#20: From Decoding To Comprehending (Dae Selcer & Rabbi Jason Klein)

Rabbi Klein talks with Dae Selcer, a local teacher and lifelong congregant of Temple Israel. Dae is a graduate student at Mount St. Joseph University in Cincinnati, Ohio, where she is studying to obtain a dyslexia specialist certificate. Dae teaches us about the science of reading, the facts and misconceptions about dyslexia, and how our Hebrew education can be improved thanks to these insights. Please subscribe to TEMPLE TALKS and review the show. Comments and questions can be directed to TMoss@TempleIsrael.com. Talk with us! An excerpt from this week’s Temple Talks follows below.
An edited excerpt from this week’s Temple Talks follows below. 

Rabbi Klein

In thinking of my own Jewish education, I first learned to read Hebrew, and only much later got to a point where I could speak with any similar fluency to what I read. It took years in the making and maybe that's because it should have been flipped over—speaking before reading.

Dae Selcer

Exactly.
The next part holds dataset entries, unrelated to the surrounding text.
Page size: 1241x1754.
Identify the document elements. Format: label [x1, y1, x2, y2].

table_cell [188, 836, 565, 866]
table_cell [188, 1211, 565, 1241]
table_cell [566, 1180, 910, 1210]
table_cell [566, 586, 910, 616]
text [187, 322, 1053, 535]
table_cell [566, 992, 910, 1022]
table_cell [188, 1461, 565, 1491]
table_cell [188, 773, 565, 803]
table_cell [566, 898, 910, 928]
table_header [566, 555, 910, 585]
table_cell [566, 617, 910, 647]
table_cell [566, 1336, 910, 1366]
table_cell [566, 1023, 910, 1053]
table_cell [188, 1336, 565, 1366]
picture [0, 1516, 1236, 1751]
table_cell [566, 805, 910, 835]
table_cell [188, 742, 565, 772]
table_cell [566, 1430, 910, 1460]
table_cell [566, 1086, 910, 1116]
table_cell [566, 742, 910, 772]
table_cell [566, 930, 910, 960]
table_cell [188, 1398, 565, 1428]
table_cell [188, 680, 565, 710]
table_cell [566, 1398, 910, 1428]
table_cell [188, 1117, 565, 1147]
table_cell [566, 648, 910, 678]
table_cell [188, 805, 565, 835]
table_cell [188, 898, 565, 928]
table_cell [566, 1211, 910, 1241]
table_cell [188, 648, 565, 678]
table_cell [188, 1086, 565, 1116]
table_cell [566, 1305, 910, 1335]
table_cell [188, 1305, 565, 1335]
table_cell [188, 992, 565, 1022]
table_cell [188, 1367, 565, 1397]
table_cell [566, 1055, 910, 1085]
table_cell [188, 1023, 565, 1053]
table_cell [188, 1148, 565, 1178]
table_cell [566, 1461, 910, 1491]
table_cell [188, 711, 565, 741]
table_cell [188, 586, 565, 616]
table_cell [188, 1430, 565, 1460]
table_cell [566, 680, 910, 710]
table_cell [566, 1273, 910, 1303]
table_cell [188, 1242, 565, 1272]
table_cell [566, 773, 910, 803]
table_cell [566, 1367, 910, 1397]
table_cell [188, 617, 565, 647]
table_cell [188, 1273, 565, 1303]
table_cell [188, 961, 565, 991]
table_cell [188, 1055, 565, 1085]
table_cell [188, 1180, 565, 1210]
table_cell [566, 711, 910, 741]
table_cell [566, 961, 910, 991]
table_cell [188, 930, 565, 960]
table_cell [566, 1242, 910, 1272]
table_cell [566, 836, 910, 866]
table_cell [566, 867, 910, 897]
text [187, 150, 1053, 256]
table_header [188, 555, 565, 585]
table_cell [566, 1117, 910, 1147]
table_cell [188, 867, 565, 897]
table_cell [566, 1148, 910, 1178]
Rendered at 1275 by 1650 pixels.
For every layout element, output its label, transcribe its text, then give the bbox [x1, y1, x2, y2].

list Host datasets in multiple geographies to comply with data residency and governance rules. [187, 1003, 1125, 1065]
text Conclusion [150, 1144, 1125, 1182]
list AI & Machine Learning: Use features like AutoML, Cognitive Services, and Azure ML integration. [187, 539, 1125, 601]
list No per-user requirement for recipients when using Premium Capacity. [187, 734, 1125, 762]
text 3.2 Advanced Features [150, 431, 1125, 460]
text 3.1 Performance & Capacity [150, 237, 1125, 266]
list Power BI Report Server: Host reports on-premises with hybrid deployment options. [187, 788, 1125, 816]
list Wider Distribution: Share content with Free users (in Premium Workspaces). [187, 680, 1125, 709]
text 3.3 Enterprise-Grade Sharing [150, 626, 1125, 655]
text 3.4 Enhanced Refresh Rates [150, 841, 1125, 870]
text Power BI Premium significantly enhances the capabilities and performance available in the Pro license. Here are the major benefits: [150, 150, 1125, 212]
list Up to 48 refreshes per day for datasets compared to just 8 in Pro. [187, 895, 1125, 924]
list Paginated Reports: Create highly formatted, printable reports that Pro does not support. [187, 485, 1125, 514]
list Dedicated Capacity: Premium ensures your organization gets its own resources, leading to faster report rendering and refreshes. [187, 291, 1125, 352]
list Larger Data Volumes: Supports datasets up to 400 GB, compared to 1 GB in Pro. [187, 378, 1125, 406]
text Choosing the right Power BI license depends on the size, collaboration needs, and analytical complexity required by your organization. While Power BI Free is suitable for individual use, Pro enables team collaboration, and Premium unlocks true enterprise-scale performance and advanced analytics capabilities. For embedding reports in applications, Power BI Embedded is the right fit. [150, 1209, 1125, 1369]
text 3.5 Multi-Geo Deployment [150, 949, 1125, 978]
And in fact, one of the real science-based practices is moving from speech to print, and that's actually the title of a very excellent book by Dr. Louisa Moats for anyone out there who's interested to dig in more. There's some technical stuff in there, but it's a little bit more accessible than reading an article in a scholarly journal. I highly recommend it. 

But yes, moving from speech to print is the way that we develop very strong readers.

And as you say, language is so important, and we should be thinking about reading as a manifestation of language. There’s a famous idea out there in the research called the simple view of reading which was proposed by Gough and Tunmer in the eighties. It says that good reading comprehension is the product of one’s ability to decode multiplied by your ability to comprehend language.

You need both those pieces, right? You need to be able to associate speech sounds to words, but you also need to understand the language that you're speaking.

You could probably teach me to read in Finnish pretty quickly because Finnish is a very regular language. However, I wouldn't have good reading comprehension because I wouldn't understand the words that I was reading. You need both. You need associating sounds with words and letters, but you also need deep comprehension of spoken language, which is something that's often neglected.

So bringing it back to the Jewish lens: what did the rabbis teach us about prayer? It’s not enough to just be saying the words, you must look at the words. But it's not enough to just look at the words, you must have that kavannah, that intention inside of you. And when I think about the science of reading, I think of that kavannah as really comprehending what we're reading.

We need to be skilled decoders, but we also need to be thinking about what it is that we're doing at the same time.